Director of Gregg Allman film pleads guilty in train crash death



> As part of the plea deal, Director Randall Miller will spend two years in the county jail and another eight on probation on involuntary manslaughter and criminal trespassing charges. He also will pay a $20,000 fine.


----------



## FriskyFL (Mar 20, 2015)

ABC'S 20/20 airing a program this evening about this incident and the resulting trial.


----------



## CHamilton (Oct 27, 2015)

A Train, a Narrow Trestle and 60 Seconds to Escape: How 'Midnight Rider' Victim Sarah Jones Lost Her Life


----------



## GG-1 (Oct 29, 2015)

CHamilton said:


> A Train, a Narrow Trestle and 60 Seconds to Escape: How 'Midnight Rider' Victim Sarah Jones Lost Her Life


Aloha

This article is old and does not jive with other industry stories, nor with procedures usually followed in the industry. A conviction in this case does show that at least some standards were not followed..


----------



## VentureForth (Jul 10, 2017)

Resurrecting an old thread here...

Sarah Jone's Family is taking CSX to a Jury Trial. They say that two trains that passed through should have warned the train about the crew being near the tracks. CSX (imho, correctly) states that the previous trains were under no obligation to warn other trains.

Anyway, the Jone's have received much cash for the untimely loss of their daughter. It was a tragedy. At this point, they're really looking like gold diggers.

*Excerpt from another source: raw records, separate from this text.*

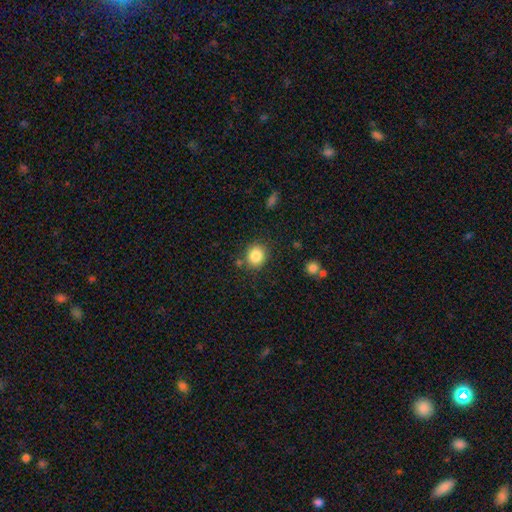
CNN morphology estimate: Q: Smooth or featured?
A: smooth (86%); runner-up: star or artifact (10%)
Q: How rounded?
A: round (80%); runner-up: in between (19%)
Q: Merging?
A: none (83%); runner-up: minor disturbance (10%)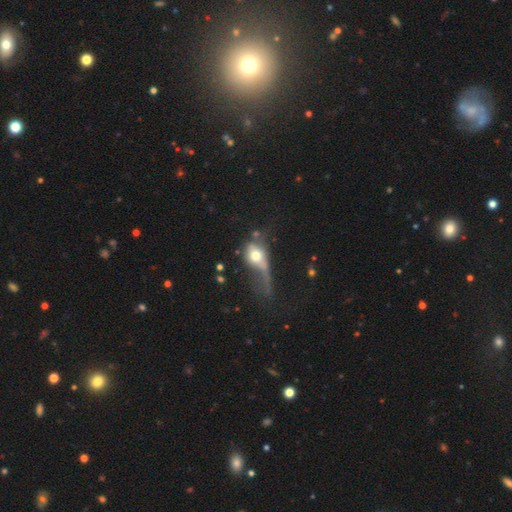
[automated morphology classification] Q: Smooth or featured?
A: smooth (58%); runner-up: featured or disk (32%)
Q: How rounded?
A: in between (58%); runner-up: round (36%)
Q: Merging?
A: major disturbance (56%); runner-up: minor disturbance (17%)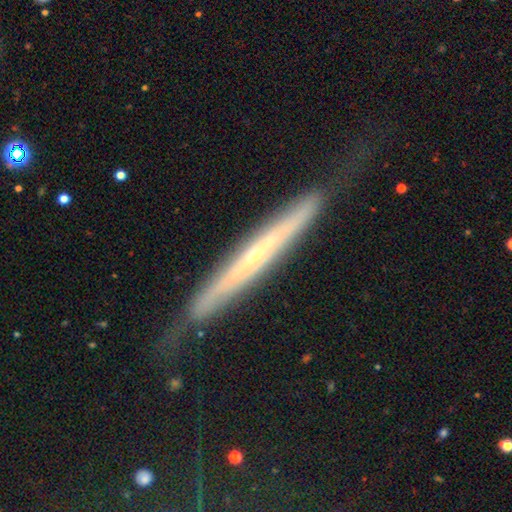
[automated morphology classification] Smooth or featured?
  - featured or disk: 76% *
  - smooth: 17%
  - star or artifact: 7%
Edge-on disk?
  - yes: 83% *
  - no: 17%
Edge-on bulge?
  - rounded: 57% *
  - none: 40%
  - boxy: 3%
Merging?
  - none: 70% *
  - minor disturbance: 21%
  - major disturbance: 8%
  - merger: 2%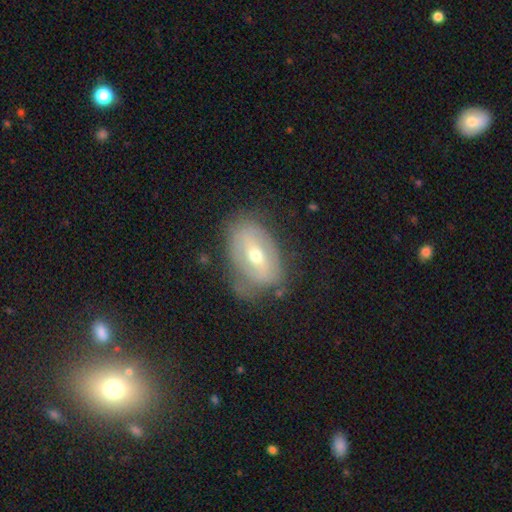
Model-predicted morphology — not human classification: Q: Smooth or featured?
A: featured or disk (58%); runner-up: smooth (35%)
Q: Edge-on disk?
A: no (89%); runner-up: yes (11%)
Q: Bar?
A: weak (35%); runner-up: strong (33%)
Q: Spiral arms?
A: no (63%); runner-up: yes (37%)
Q: Bulge size?
A: moderate (54%); runner-up: small (42%)
Q: Merging?
A: none (62%); runner-up: minor disturbance (25%)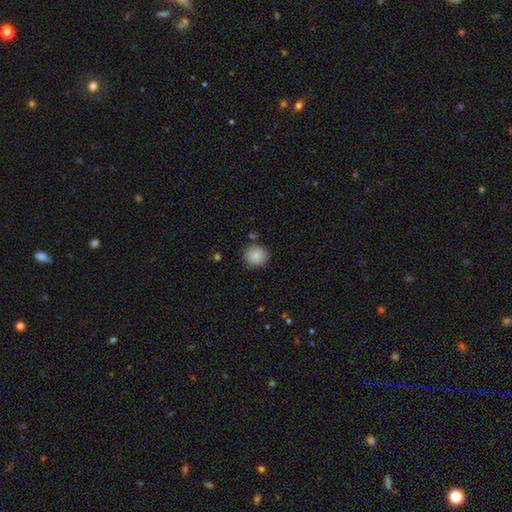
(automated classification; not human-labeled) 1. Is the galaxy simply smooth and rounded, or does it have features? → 87% smooth, 8% star or artifact, 5% featured or disk.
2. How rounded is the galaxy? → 90% round, 9% in between, 1% cigar-shaped.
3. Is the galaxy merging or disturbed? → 86% none, 9% minor disturbance, 3% merger, 2% major disturbance.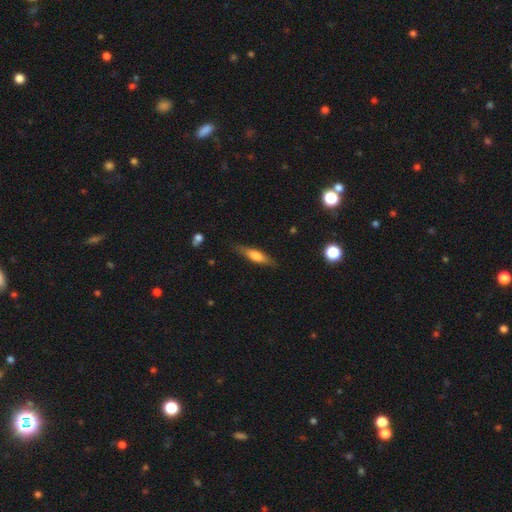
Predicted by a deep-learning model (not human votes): Overall: smooth (52%; featured or disk 42%). How rounded: cigar-shaped (73%). Merging: none (84%).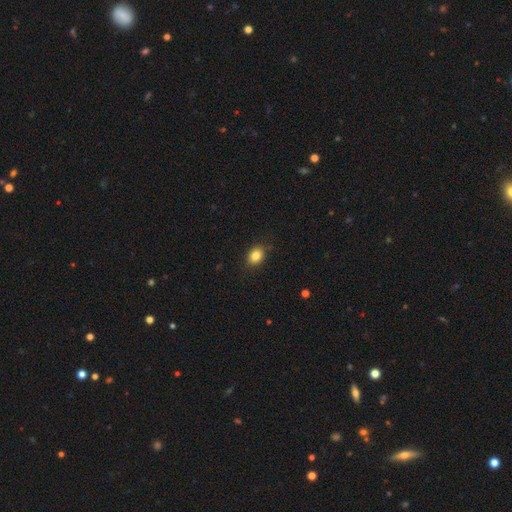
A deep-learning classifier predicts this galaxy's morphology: smooth 84%, star or artifact 10%, featured or disk 6%. Down the decision tree: how rounded — in between (62%); merging — none (86%).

http://news.wabe.org/post/ga-trial-decide-if-railroad-shares-blame-film-crew-death


----------



## Bob Dylan (Jul 10, 2017)

"..First we kill all the Lawyers.."

William Shakespeare

Apologies to the good ones like Penny,tp49 etc.


----------



## Devil's Advocate (Jul 10, 2017)

It would appear that their overly trusting daughter wasn't raised with a keen sense for danger or a strong will for self preservation. I was fine with them going after the director but I disagree with them going after CSX. Chances are their lawyers will find a way to appeal to the jury's emotional connection with their own clueless offspring and receive a big sappy payday based on emotional guilt rather than rational liability.


----------



## VentureForth (Jul 11, 2017)

My thought is that if they saw two trains pass, that should have been their red flag that it was an active track

Sent from my SAMSUNG-SM-N920A using Tapatalk


----------



## Thirdrail7 (Jul 11, 2017)

This is the kind of stuff that burns me up. They are trying to blame the train crews for their daughter's ill-fated decision to trust her director. I can't remember the last time i read about someone wandering on to an airport runway/tarmac or interstate, getting run over and suing. Yet, everyone that walks along a railroad track somehow thinks it is a good idea and their loved ones sue.

Unbelievable. :angry2:


----------



## Thirdrail7 (Jul 26, 2017)

According to the jury, CSX is 35% responsible for Sarah Jones' death. As such, they must fork over 3.9 million dollars. If was a member of the crew, I would turn the tables sue the estate of Ms. Jones for damages.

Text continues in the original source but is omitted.